[[ MATERIAL FOR THIS EXERCISE, beginning ]]
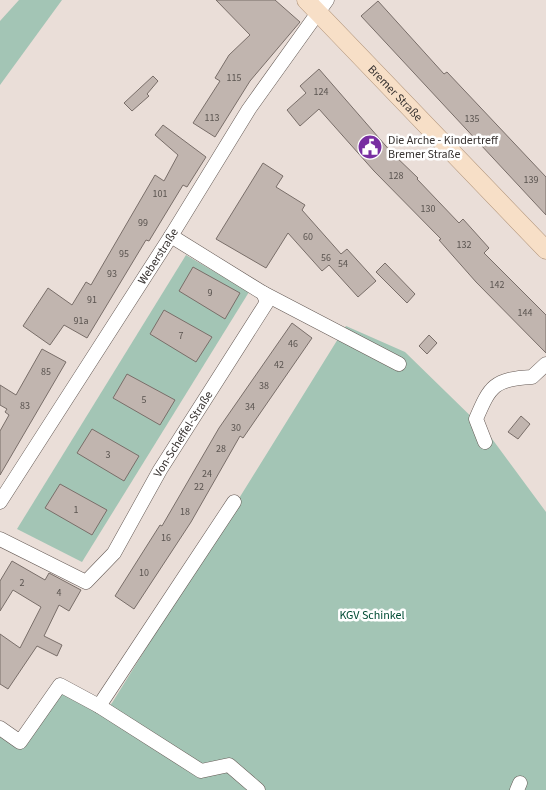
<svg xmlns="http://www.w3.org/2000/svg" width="546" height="790" viewBox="0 0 546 790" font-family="'Source Sans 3',sans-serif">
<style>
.green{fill:#a3c5b5}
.building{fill:#c1b5af;stroke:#796e69}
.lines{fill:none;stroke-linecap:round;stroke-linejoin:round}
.minor-casing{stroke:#655a55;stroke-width:15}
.major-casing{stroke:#b0947a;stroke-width:19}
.minor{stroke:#fff;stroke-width:14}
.major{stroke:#f7dfc7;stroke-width:18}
.labels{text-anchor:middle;stroke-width:5;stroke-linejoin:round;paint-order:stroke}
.number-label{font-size:10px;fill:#5a5450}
.street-label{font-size:12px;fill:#383331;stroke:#fff}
.poi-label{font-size:12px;fill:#383331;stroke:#fff;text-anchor:start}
.park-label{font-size:12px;fill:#004c34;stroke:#fff}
</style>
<rect width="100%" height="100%" fill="#eaded8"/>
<g class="green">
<path d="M19,0h43l-62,85v-64z"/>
<path d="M186,255l63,37 -167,270 -65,-33z"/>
<path d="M346,326l59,26 82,80 59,80v278h-546v-56l22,14 40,-56 39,22 11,-11z"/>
</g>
<g class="building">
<path d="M216,0h59l25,22 -50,59 -35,56 -22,-14 27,-42 -5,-3 14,-23 21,-20z"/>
<path d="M378,1l66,73 3,-2 99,105v38l-185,-199z"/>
<path d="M319,69l73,84 26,25 -1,1 42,44 4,-4 26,29 -5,5 62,62v38l-70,-71 -37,-42 2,-1 -67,-68 -55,-62 -19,17 -13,-16 19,-17 -6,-7z"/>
<path d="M153,76l5,5 -11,13 2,2 -17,15 -8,-8z"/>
<path d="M163,125l43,32 -19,30 -4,-2 -34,56 -3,-1 -59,98 -23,-13 -14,20 -27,-19 25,-38 24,17 14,-23 5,3 64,-110 9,6 14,-26 -23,-20z"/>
<path d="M263,163l20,13 -7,11 29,18 -3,5 39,44 6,-5 29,32 -18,16 -29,-32 -7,6 -34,-38 -22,35 -50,-29z"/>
<path d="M385,263l30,31 -8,9 -31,-31z"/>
<path d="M193,267l47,26 -15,26 -46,-28z"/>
<path d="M164,310l48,27 -16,25 -46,-28z"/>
<path d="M292,323l20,15 -69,100 -3,-2 -49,86 -57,87 -19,-13 45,-71 2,1 57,-98z"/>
<path d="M429,335l8,8 -10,11 -8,-8z"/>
<path d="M42,349l24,13 -66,113v-44l9,-16 -4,-3 2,-3 -7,-4v-20l16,10z"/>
<path d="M127,374l48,26 -15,25 -47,-27z"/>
<path d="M521,416l9,8 -12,15 -10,-7z"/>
<path d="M92,429l47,27 -15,25 -47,-28z"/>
<path d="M60,484l47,26 -15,25 -47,-27z"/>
<path d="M12,561l33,19 4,-7 32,17 -12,21 -10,-6 -15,31 18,9 -5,11 -20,-10 -29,43 -8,-5v-50l20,14 21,-41 -28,-17 -13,21v-30z"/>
</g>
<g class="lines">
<defs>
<g id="minor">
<path d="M263,293l136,71"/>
<path d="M485,442l-9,-23c14,-33 18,-40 56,-42l14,-13"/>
<path id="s1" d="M0,502l171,-266 78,-127 78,-109"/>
<path id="s2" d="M0,539l86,43 28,-29 46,-83 107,-168 -4,-9 -92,-57"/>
<path d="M99,706l135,-204"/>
<path d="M0,728l20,14 40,-57 39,21 102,65 28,-6 29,25"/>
<path d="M517,790l3,-7"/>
</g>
<g id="major">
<path id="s3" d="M306,0l240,250"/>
</g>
</defs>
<use href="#minor" class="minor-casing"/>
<use href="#major" class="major-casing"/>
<use href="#minor" class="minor"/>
<use href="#major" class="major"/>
</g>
<defs>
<symbol id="civic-disc" viewBox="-11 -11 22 22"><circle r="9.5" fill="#782ea1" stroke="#fff"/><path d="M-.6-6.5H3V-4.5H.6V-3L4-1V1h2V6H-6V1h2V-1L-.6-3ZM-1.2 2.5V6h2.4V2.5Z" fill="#fff"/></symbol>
</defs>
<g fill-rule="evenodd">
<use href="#civic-disc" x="356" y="133" width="28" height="28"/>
</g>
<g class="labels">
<g class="number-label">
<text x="234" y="81">115</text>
<text x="321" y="95">124</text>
<text x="212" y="121">113</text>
<text x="472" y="122">135</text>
<text x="396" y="179">128</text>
<text x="531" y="183">139</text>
<text x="160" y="197">101</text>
<text x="428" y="212">130</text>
<text x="143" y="226">99</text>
<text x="308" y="240">60</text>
<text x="464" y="248">132</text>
<text x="124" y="257">95</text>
<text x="326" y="261">56</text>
<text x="343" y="267">54</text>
<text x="112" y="277">93</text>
<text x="497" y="288">142</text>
<text x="210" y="296">9</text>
<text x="92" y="303">91</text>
<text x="525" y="316">144</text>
<text x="81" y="324">91a</text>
<text x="181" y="339">7</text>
<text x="293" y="347">46</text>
<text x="279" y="368">42</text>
<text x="46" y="375">85</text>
<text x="264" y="389">38</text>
<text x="144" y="403">5</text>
<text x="25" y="409">83</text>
<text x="250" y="410">34</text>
<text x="236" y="431">30</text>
<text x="221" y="452">28</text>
<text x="108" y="458">3</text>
<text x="207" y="477">24</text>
<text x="199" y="490">22</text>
<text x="76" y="513">1</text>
<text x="185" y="515">18</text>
<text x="166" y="541">16</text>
<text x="144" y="576">10</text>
<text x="22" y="586">2</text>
<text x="59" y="596">4</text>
</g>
<g class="street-label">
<text dy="4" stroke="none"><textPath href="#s3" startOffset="129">Bremer Straße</textPath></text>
<text dy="4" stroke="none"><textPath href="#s1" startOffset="292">Weberstraße</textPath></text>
<text dy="4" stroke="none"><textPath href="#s2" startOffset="274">Von-Scheffel-Straße</textPath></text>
</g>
<g class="poi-label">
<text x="388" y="144">Die Arche - Kindertreff<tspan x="388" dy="14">Bremer Straße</tspan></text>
</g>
<g class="park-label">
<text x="372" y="619">KGV Schinkel</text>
</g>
</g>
</svg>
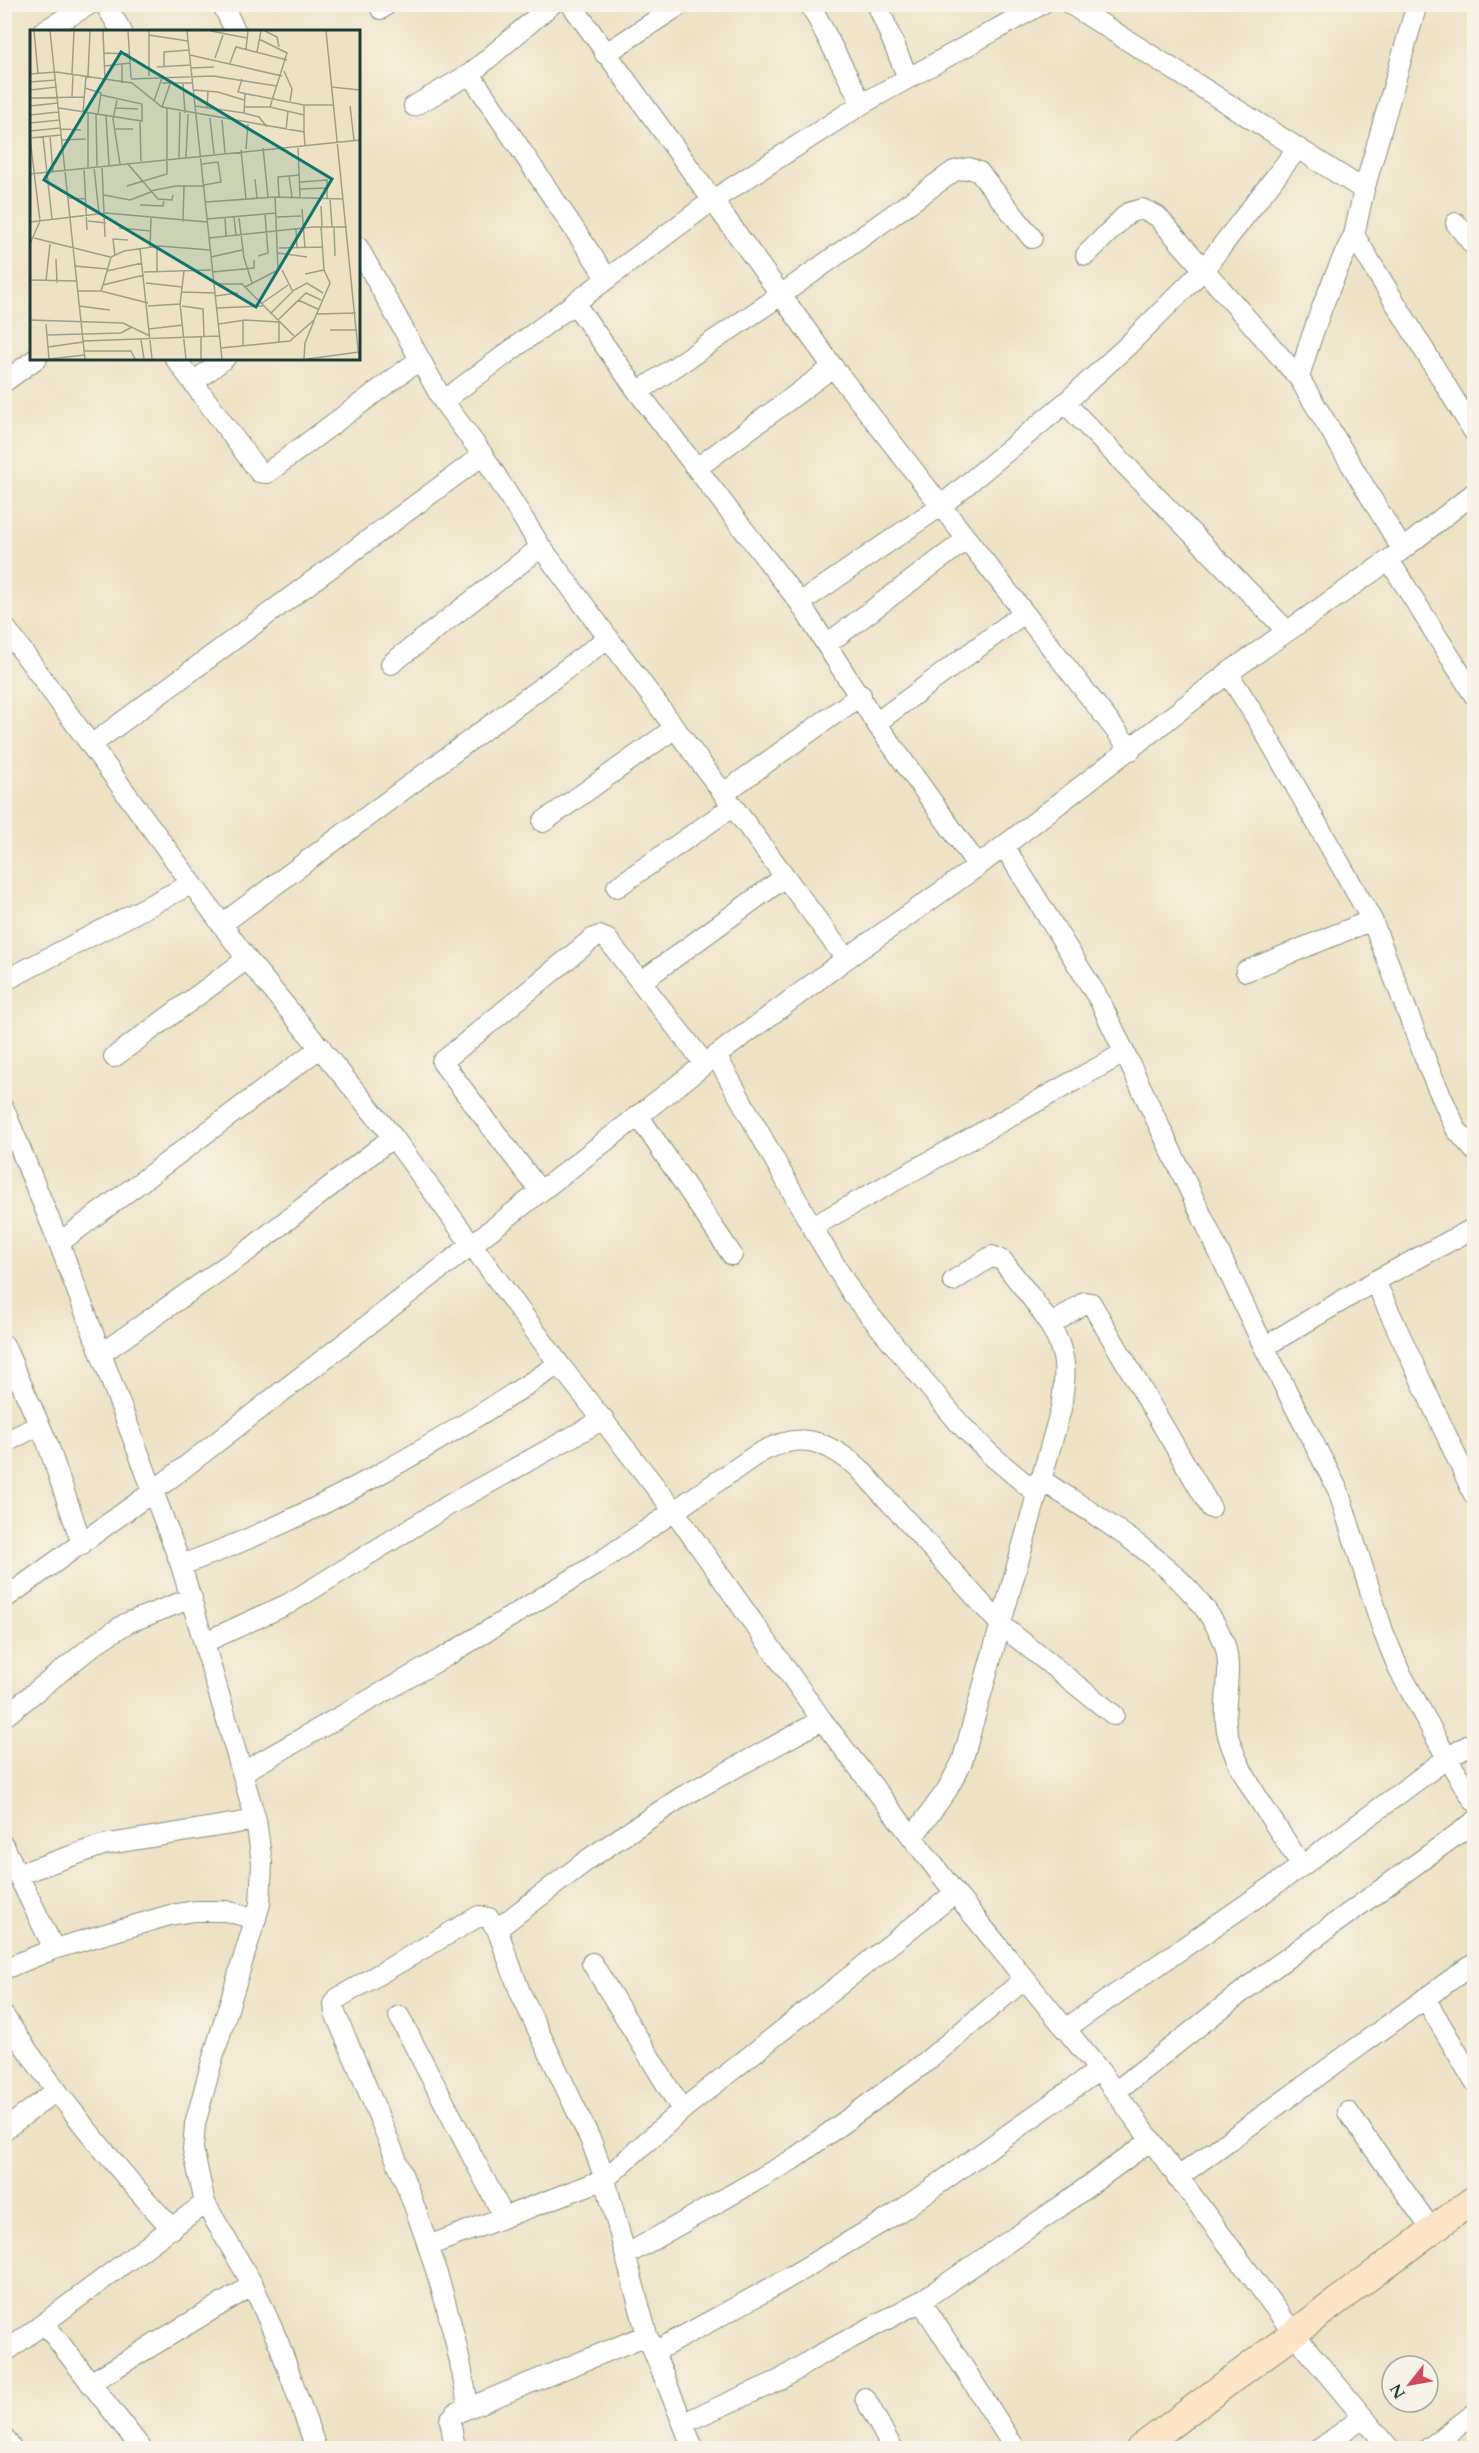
<svg xmlns="http://www.w3.org/2000/svg" width="1479" height="2453" viewBox="0 0 1479 2453" font-family="Cardo,serif">
<rect width="100%" height="100%" fill="#f7f3e8"/>
<filter id="ink" filterUnits="userSpaceOnUse"><feTurbulence type="fractalNoise" baseFrequency=".0167" numOctaves="2"/><feDisplacementMap in="SourceGraphic" scale="12" xChannelSelector="R" yChannelSelector="G"/><feConvolveMatrix kernelMatrix="1 2 1 2 8 2 1 2 1" color-interpolation-filters="sRGB"/></filter>
<filter id="wash" filterUnits="userSpaceOnUse"><feTurbulence type="fractalNoise" baseFrequency=".008" numOctaves="4" result="noise"/><feDisplacementMap in="SourceGraphic" scale="24" xChannelSelector="R" yChannelSelector="G"/><feGaussianBlur stdDeviation="1.35" result="paint"/><feColorMatrix in="noise" values="0 0 0 0 0 0 0 0 0 0 0 0 0 0 0 0 0 1.4 0 .05"/><feComposite in="paint" operator="in"/></filter>
<g filter="url(#wash)">
<rect width="100%" height="100%" fill="#eee2c4"/>
</g>
<g filter="url(#ink)">
<g fill="none" stroke-linecap="round" stroke-linejoin="round">
<g stroke="#86907c" stroke-width="22">
<path id="street" d="M105,4L122,32
M222,4L236,32
M571,4L833,367L1131,750
M810,4L862,104
M877,4L908,78
M1070,4L1364,190
M1417,4L1364,190L1354,235L1474,432
M1474,4V5
M381,9L387,4
M42,32L90,4
M605,54L681,4
M470,74L607,278
M414,106L470,74L552,4
M1456,223L1474,246
M358,247L443,401L483,455L541,547L846,959
M1086,255L1128,213L1142,209L1157,216L1299,378L1402,549
M575,304L638,392L800,603L876,723L978,866
M175,358L259,472L267,473L419,360
M1299,378C1313,328 1330,282 1354,235
M4,382L37,358
M193,383L225,358
M638,392L781,295L954,171L969,168L979,172L1032,238
M443,401L713,200L862,104L1042,4
M1065,403L1287,631
M697,468L833,367
M1389,560L1474,695
M800,603L942,505L1065,403L1126,347L1204,269L1297,149
M4,626L247,959L393,1137L559,1364L675,1512L822,1720L955,1893L1099,2070L1295,2335L1389,2448
M827,644L967,539
M391,664L541,547
M1228,673L1260,724L1372,920L1430,1071L1456,1129L1474,1150
M876,723L1024,613
M91,745L483,455
M724,793L861,695
M543,822L675,728
M1004,846L1100,1001L1264,1347L1338,1490L1383,1631L1399,1670L1447,1758L1474,1801
M617,887L732,807
M222,924L608,638
M1246,971L1372,920
M4,981L191,884
M642,981L785,877
M114,1057L247,959
M717,1057L812,1227L853,1295L959,1423L991,1455L1036,1493
M4,1109L59,1243L181,1565L256,1820L262,1863L260,1904L212,2061L195,2124L193,2149L205,2203L253,2285L279,2344L316,2448
M638,1115L732,1255
M540,1191L442,1062L592,939L599,936L607,939L705,1064
M812,1227L1124,1053
M59,1243L321,1047
M1375,1281L1474,1495
M1050,1326L1085,1302L1091,1303L1211,1508
M4,1345L47,1442L82,1544
M1264,1347L1375,1281L1474,1228
M102,1353L249,1250L393,1137
M4,1443L39,1425
M1040,1479C1099,1518 1195,1572 1223,1640C1235,1669 1221,1702 1227,1731C1236,1773 1279,1829 1302,1866
M181,1565C317,1517 440,1442 559,1364
M4,1599L155,1490L705,1064L846,959L978,866L1228,673L1389,560L1474,493
M205,1642L288,1604L449,1505L604,1419
M4,1717L99,1641L127,1623L192,1598
M243,1772L448,1655L597,1564L756,1455C798,1431 822,1438 858,1467L1001,1625L1114,1715
M912,1838L947,1790L962,1762L1061,1409C1063,1392 1067,1370 1062,1353C1053,1319 1023,1289 1003,1261L992,1256L953,1281
M4,1846L54,1949
M19,1874L103,1845L256,1820
M497,1929L590,1858L680,1798L822,1720
M592,1963L682,2110
M4,1969L54,1949L170,1915L195,1911H226L256,1919
M1425,1998L1474,2081
M4,2016C54,2092 111,2162 172,2229
M399,2016L503,2215
M1065,2029L1302,1866L1447,1758L1474,1742
M1115,2092L1261,1977L1474,1822
M1348,2112L1432,2230
M4,2130L56,2091
M1177,2178L1474,1963
M428,2246L605,2179L682,2110L955,1893
M626,2255L792,2160L922,2065L1025,1979
M921,2301L1015,2448
M45,2324L141,2448
M654,2352L771,2288L896,2214L1099,2070
M4,2353L205,2203
M90,2383L253,2285
M865,2398L892,2448
M468,2407C448,2271 389,2139 335,2013L334,2004L338,1998L479,1916L489,1918L497,1929L520,1992L592,2143L605,2179L647,2335L693,2448
M683,2423L780,2380L816,2357L921,2301L1061,2206L1150,2141
M4,2437L11,2448
M455,2448L450,2420L456,2413L647,2335
M1321,2448L1363,2417
M1429,2448L1474,2414"/>
</g>
<g stroke="#86907c" stroke-width="29">
<path id="secondary" d="M1140,2448L1474,2199"/>
</g>
<use href="#street" stroke="#fff" stroke-width="20"/>
<use href="#secondary" stroke="#fce5c4" stroke-width="27"/>
</g>
</g>
<g transform="translate(30 30)">
<rect width="330" height="330" fill="#eee2c4"/>
<path fill="none" stroke="#9ba08a" stroke-width="1.5" d="M4,1L8,43M20,1L55,329M73,1L75,50M98,1L101,48M119,1V5L158,11M157,1L192,329M181,1L217,8M235,1L247,7L249,17M296,1L329,329M119,5V46M229,9L257,23L240,77M216,19L218,1M227,22L231,1M74,23L99,24M160,25L252,46M185,28L193,5M200,33L206,17L257,30M92,34V53M75,36L100,33M127,37L161,35M134,37V22L159,20M161,38L184,37M254,41L262,59L260,71M0,44L26,42L102,53L132,77L274,102L275,115M42,44L44,1M58,46L60,1M101,49L183,46L247,56M212,49L208,62L217,64L274,75H303M0,52L26,50M132,53H163M153,54L155,83M301,57L330,60M55,58L71,63L68,84M0,60L27,57M164,60L188,62L214,70M42,67L43,45M0,68L54,67M87,70L83,89L90,134M124,71L133,45M0,76L28,73M165,76L214,83L215,64M320,76L324,110M132,77L140,54M214,77H240L274,85M29,78L112,91V74L71,65M85,78L108,79M177,79L178,61M53,82L56,46M58,83V137M214,83L229,87L237,97M66,84L67,136M0,85L28,82M76,86L79,135M180,88L184,124M192,90L195,123M110,92L111,131M0,93L30,90M31,99L51,100M85,99H103M256,100L258,81M0,101L30,98M274,102V75M20,106L23,142M13,107L22,189M0,108L31,105M31,110L56,109M268,116L270,168M233,118L238,167M216,119L218,94M211,120L216,169M156,127L158,84M149,128L150,82M97,133L128,169L142,170L143,165M172,134L188,132L191,152L174,155M72,136L75,207M64,137L69,183M54,138L57,200M0,144L330,110M259,146L262,167M225,149L227,168M270,152L297,150V168M97,156L137,144V78M270,159L297,158M120,161L146,156H174M74,165L100,170L121,162M249,167L248,147L270,145M37,168L56,169M300,169L302,197M176,172L245,167L313,169M110,175L133,176L134,171M291,176L292,196M272,179L275,218M195,187L196,206M204,187L206,205M247,187L271,186M209,188L214,228L222,253M177,189L246,183M58,191L76,193M0,192L76,183L177,192M153,192L154,156M304,197L305,226M89,198L121,201M266,199L267,219M4,208L80,227M179,208L283,197H317M0,214L10,191L0,108M120,218L121,188M249,218L293,217M110,219L122,329M248,223L277,227M85,225L83,209L98,210M228,226L238,223L235,184M181,227L212,220M26,229L27,253M44,236L78,239M252,240L263,262M77,241L112,233M154,241L150,274L156,329M114,242L181,240M127,242V217M182,242L224,238V230M275,244L294,240M0,250L46,251M16,251L20,214M116,253L152,257M184,254H212L264,306M73,255L81,227L94,221L129,216L180,220M215,257L248,240L245,167M47,261H71L73,255L114,245M71,261L118,273M152,262L185,263M185,266L208,263M268,270L288,279M231,274L258,255M49,276L80,280M118,276L150,274M152,276L173,279L174,306M187,278L233,276M241,283L264,260L277,253L293,263M287,284L326,283M0,290L93,293L120,306M248,290L276,263L291,270M213,291V316M249,292V313M16,294L19,329M189,294L215,290L249,292M119,299L153,295M300,300H327M17,305L91,303L102,297M171,307V329M111,310L114,329M53,311L190,306M18,317L53,312M191,318L260,311L284,290L300,253L294,240L291,196M54,321H101L105,329M19,329L55,325M274,329L275,313L284,291M277,329L329,322"/>
<path fill="#0f766e" fill-opacity="0.15" stroke="#0f766e" stroke-width="3" d="M91,22L302,149L226,277L14,150Z"/>
<rect width="330" height="330" fill="none" stroke="#1f3d34" stroke-width="3"/>
</g>
<rect width="1479" height="2453" fill="none" stroke="#f7f3e8" stroke-width="24"/>
<g transform="translate(1410 2384) rotate(239)"><circle r="28" fill="#f7f3e8" stroke="#a1aaa0" stroke-width="1.5"/>
<path d="M0-4.5L10 22L0 15L-10 22Z" fill="#d1495b"/>
<text y="-9" font-size="16" font-weight="bold" text-anchor="middle" fill="#1f3d34">N</text>
</g>
</svg>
[[ MATERIAL FOR THIS EXERCISE, end ]]
§ ASSIGNMENT
For the data above, give the number of lines in which the word "casing" appears, and nothing more.

§ TASK ANSWER
4